Entries shown:
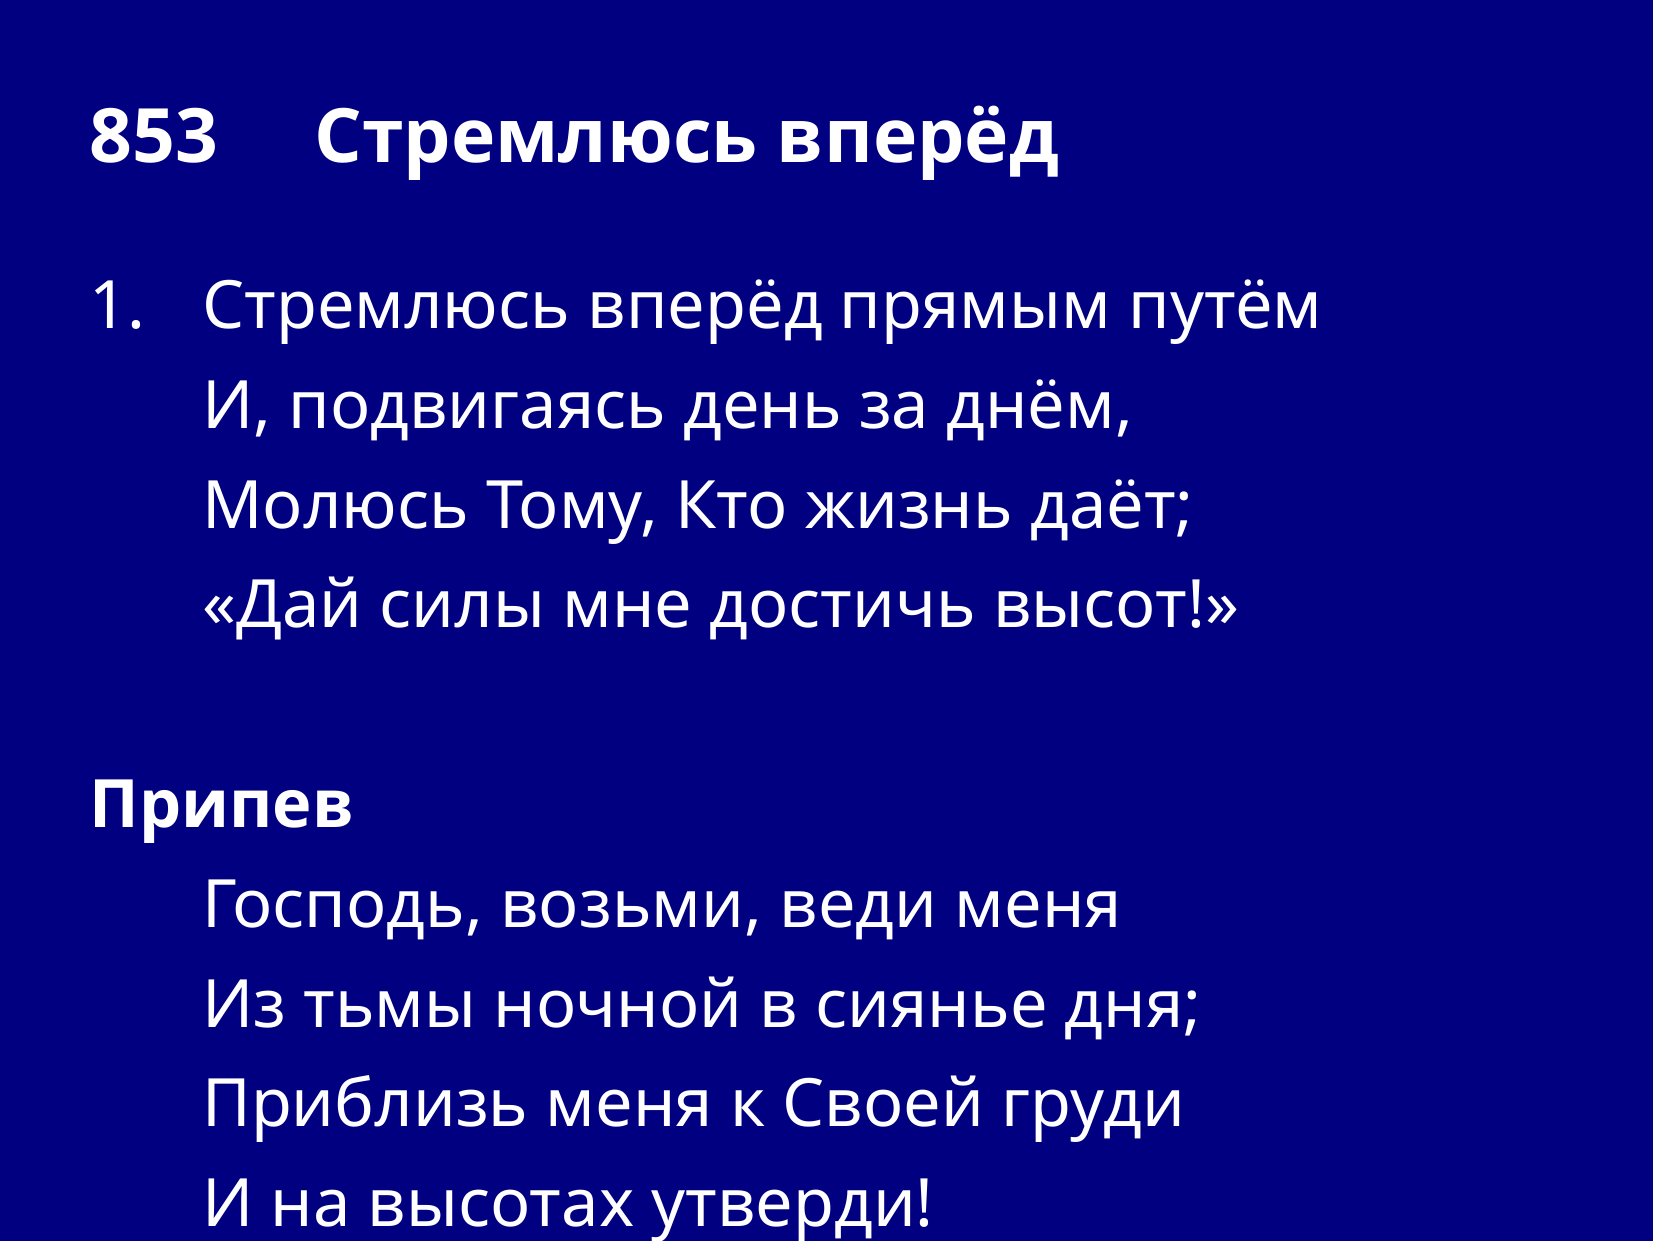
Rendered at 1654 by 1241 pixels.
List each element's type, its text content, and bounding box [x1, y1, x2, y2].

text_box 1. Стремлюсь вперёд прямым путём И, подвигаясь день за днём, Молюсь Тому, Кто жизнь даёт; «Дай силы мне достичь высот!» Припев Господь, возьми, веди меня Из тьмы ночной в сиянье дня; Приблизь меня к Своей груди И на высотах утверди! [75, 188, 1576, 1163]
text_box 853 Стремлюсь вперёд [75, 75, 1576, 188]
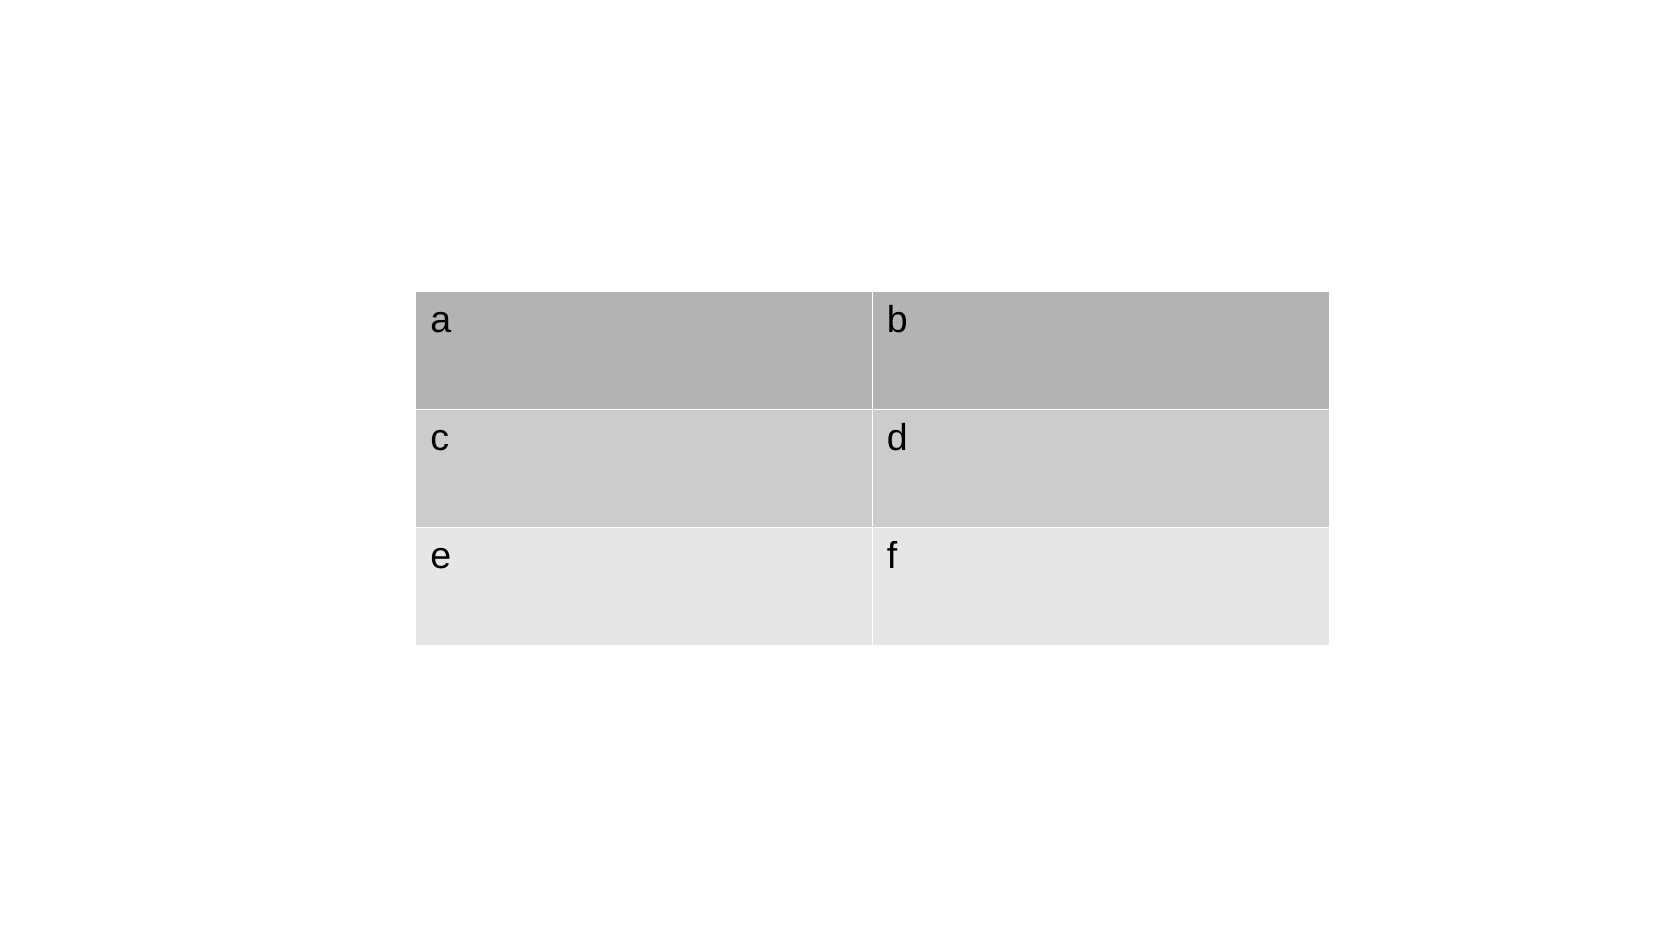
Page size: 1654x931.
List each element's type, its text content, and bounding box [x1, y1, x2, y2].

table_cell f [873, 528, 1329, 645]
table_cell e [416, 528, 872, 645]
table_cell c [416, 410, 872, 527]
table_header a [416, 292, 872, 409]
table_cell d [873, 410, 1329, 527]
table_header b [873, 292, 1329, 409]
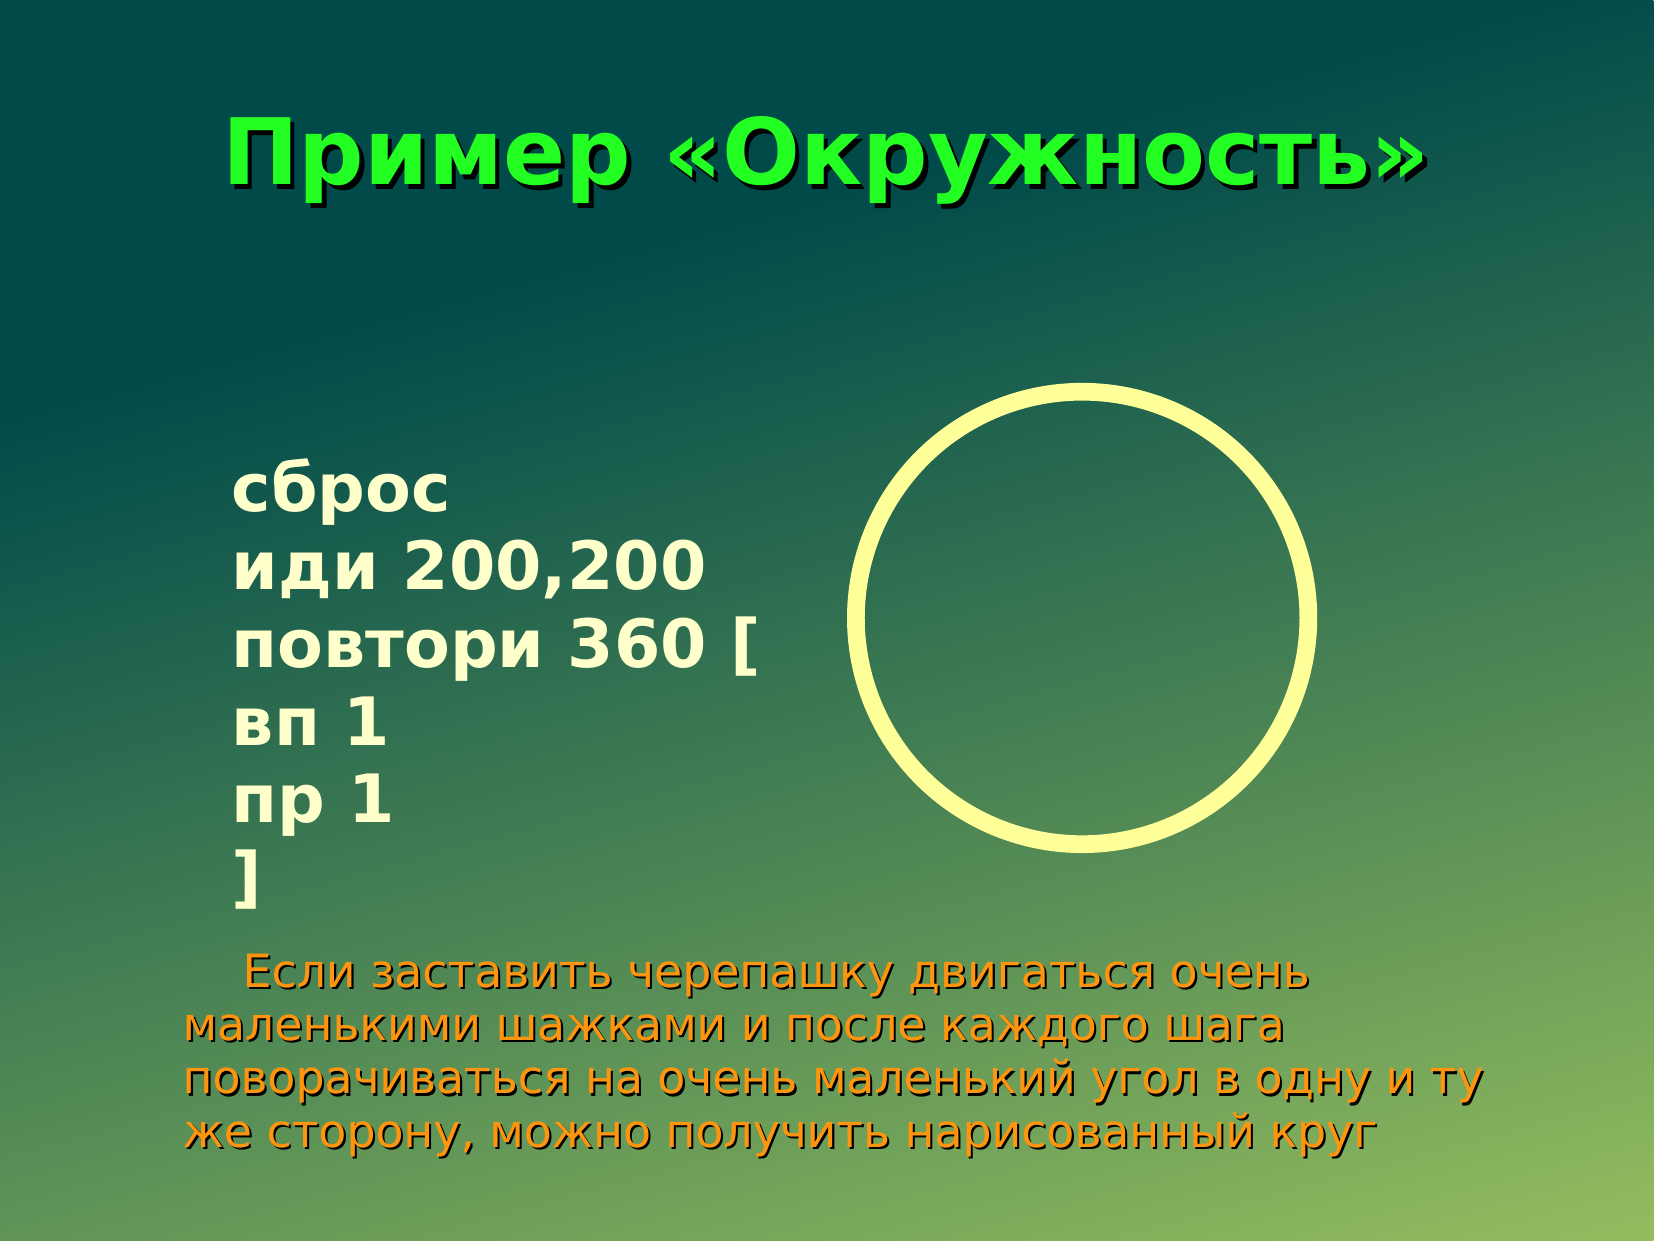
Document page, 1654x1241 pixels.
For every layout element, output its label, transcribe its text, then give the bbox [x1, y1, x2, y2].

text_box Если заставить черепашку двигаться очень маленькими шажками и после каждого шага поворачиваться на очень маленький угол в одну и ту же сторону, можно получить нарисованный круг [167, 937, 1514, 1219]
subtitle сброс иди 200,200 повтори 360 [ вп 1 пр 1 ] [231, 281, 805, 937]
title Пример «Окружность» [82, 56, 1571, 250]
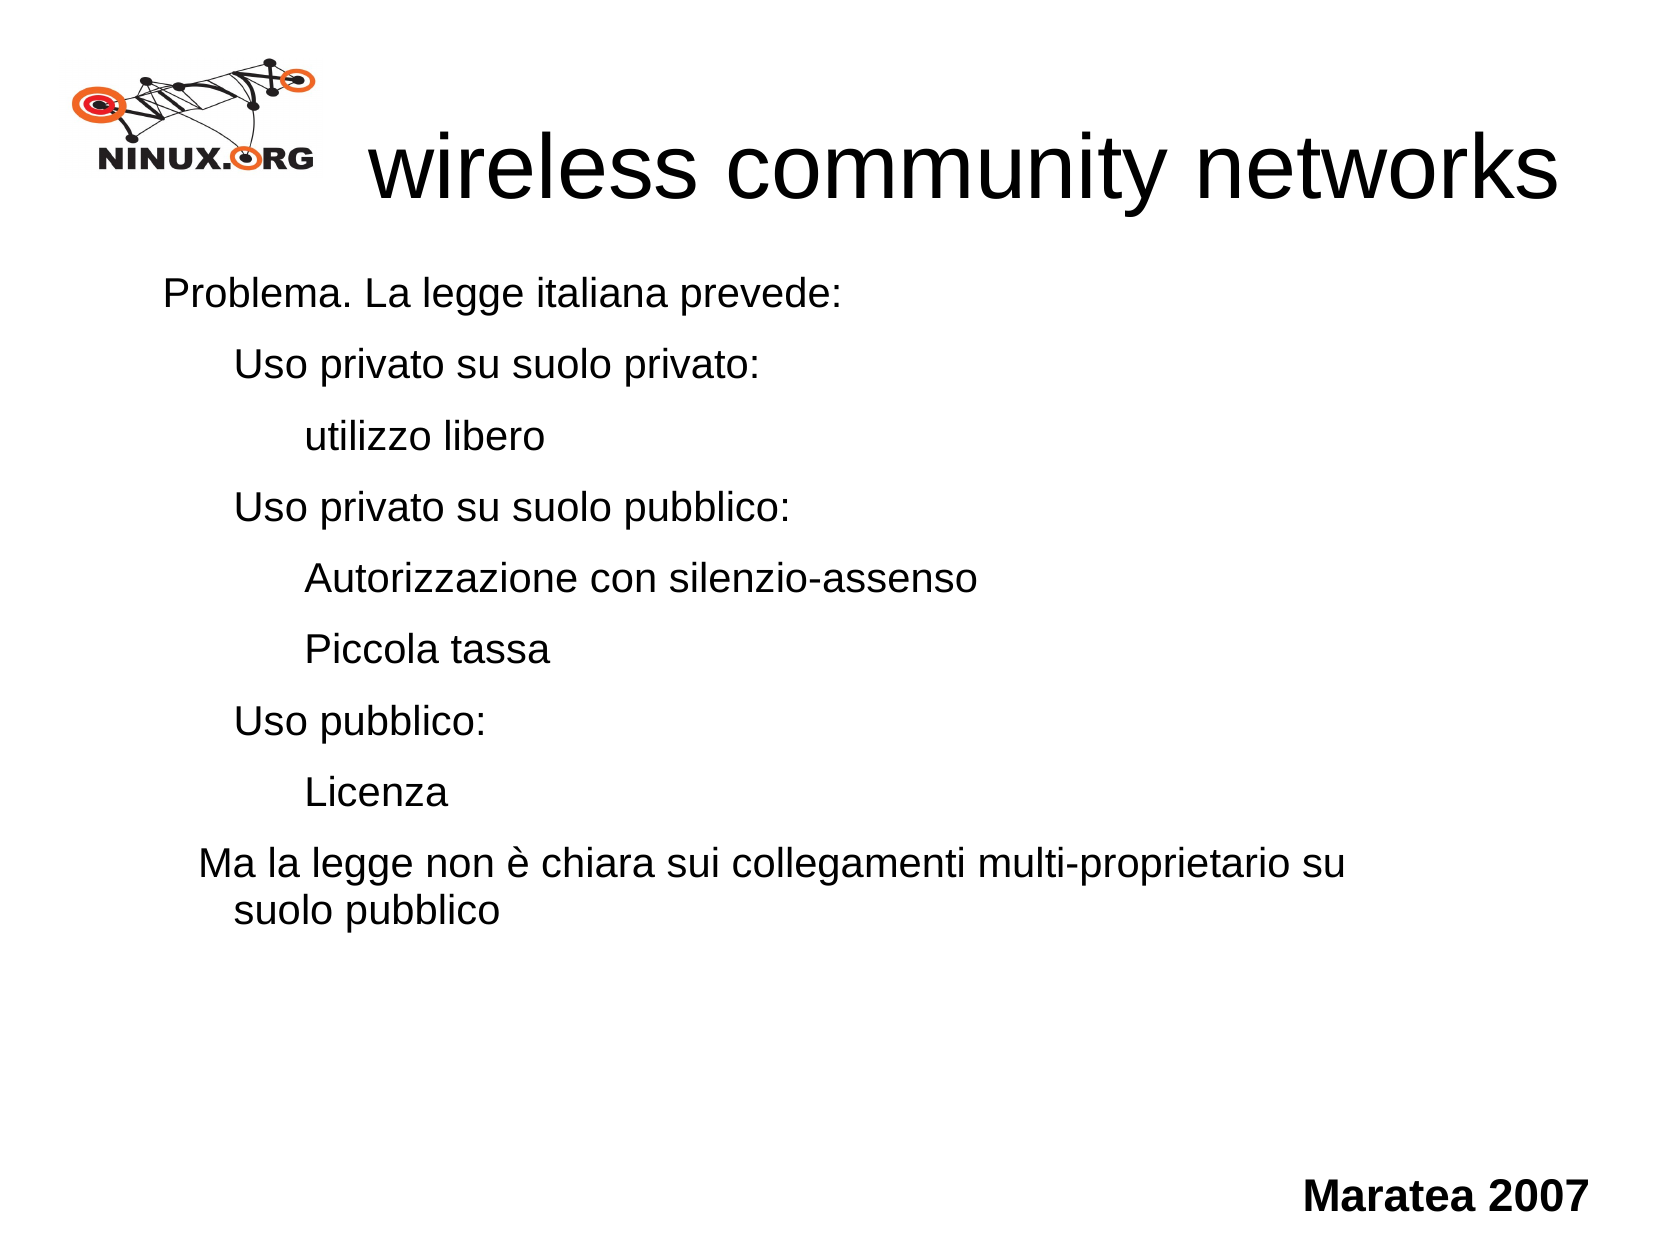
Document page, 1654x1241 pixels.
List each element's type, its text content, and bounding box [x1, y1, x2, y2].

Exercise task: Output the stretch of the records from their start through the line containing "56, 1571, 250]", both ends included, copying each line exactly and leaving out the pictures.

Worked answer:
Rendered at 1654 by 1241 pixels.
List each element's type, its text content, and bounding box [x1, y1, x2, y2].

text_box 1. Стремлюсь вперёд прямым путём И, подвигаясь день за днём, Молюсь Тому, Кто жизнь даёт; «Дай силы мне достичь высот!» Припев Господь, возьми, веди меня Из тьмы ночной в сиянье дня; Приблизь меня к Своей груди И на высотах утверди! [75, 188, 1576, 1163]
text_box 853 Стремлюсь вперёд [75, 75, 1576, 188]
Page size: 1654x931.
List each element's type, its text content, and bounding box [x1, y1, x2, y2].

table_cell f [873, 528, 1329, 645]
table_cell e [416, 528, 872, 645]
table_cell c [416, 410, 872, 527]
table_header a [416, 292, 872, 409]
table_cell d [873, 410, 1329, 527]
table_header b [873, 292, 1329, 409]
Document page, 1654x1241 pixels.
For every layout element, output its label, transcribe its text, then give the bbox [x1, y1, x2, y2].

text_box Если заставить черепашку двигаться очень маленькими шажками и после каждого шага поворачиваться на очень маленький угол в одну и ту же сторону, можно получить нарисованный круг [167, 937, 1514, 1219]
subtitle сброс иди 200,200 повтори 360 [ вп 1 пр 1 ] [231, 281, 805, 937]
title Пример «Окружность» [82, 56, 1571, 250]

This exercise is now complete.